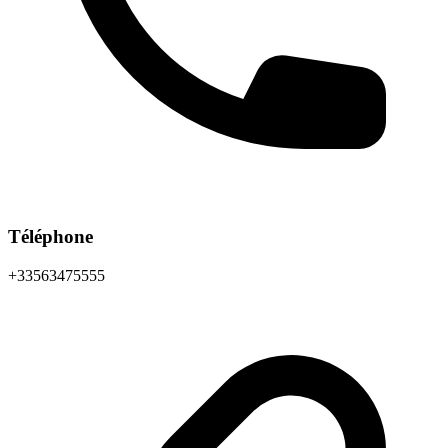
Téléphone
+33563475555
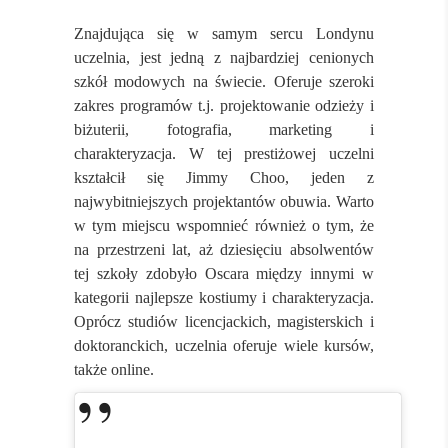
Znajdująca się w samym sercu Londynu
uczelnia, jest jedną z najbardziej cenionych
szkół modowych na świecie. Oferuje szeroki
zakres programów t.j. projektowanie odzieży i
biżuterii, fotografia, marketing i
charakteryzacja. W tej prestiżowej uczelni
kształcił się Jimmy Choo, jeden z
najwybitniejszych projektantów obuwia. Warto
w tym miejscu wspomnieć również o tym, że
na przestrzeni lat, aż dziesięciu absolwentów
tej szkoły zdobyło Oscara między innymi w
kategorii najlepsze kostiumy i charakteryzacja.
Oprócz studiów licencjackich, magisterskich i
doktoranckich, uczelnia oferuje wiele kursów,
także online.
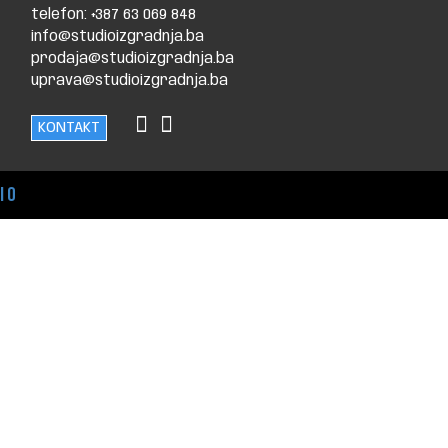
telefon: +387 63 069 848
info@studioizgradnja.ba
prodaja@studioizgradnja.ba
uprava@studioizgradnja.ba
KONTAKT
io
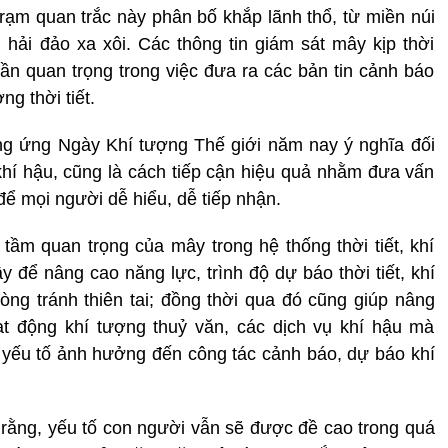
trạm quan trắc này phân bố khắp lãnh thổ, từ miền núi
 hải đảo xa xôi. Các thông tin giám sát mây kịp thời
hần quan trọng trong việc đưa ra các bản tin cảnh báo
ng thời tiết.
ứng Ngày Khí tượng Thế giới năm nay ý nghĩa đối
 khí hậu, cũng là cách tiếp cận hiệu quả nhằm đưa vấn
ể mọi người dễ hiểu, dễ tiếp nhận.
tầm quan trọng của mây trong hệ thống thời tiết, khí
y để nâng cao năng lực, trình độ dự báo thời tiết, khí
hòng tránh thiên tai; đồng thời qua đó cũng giúp nâng
ạt động khí tượng thuỷ văn, các dịch vụ khí hậu mà
 yếu tố ảnh hưởng đến công tác cảnh báo, dự báo khí
 rằng, yếu tố con người vẫn sẽ được đề cao trong quá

# # # # #

## DIRECTIVE
Which lines in the data above hold the word "uczelnia"? Return each of them.

## RESPONSE TO THIS EXERCISE
uczelnia, jest jedną z najbardziej cenionych
doktoranckich, uczelnia oferuje wiele kursów,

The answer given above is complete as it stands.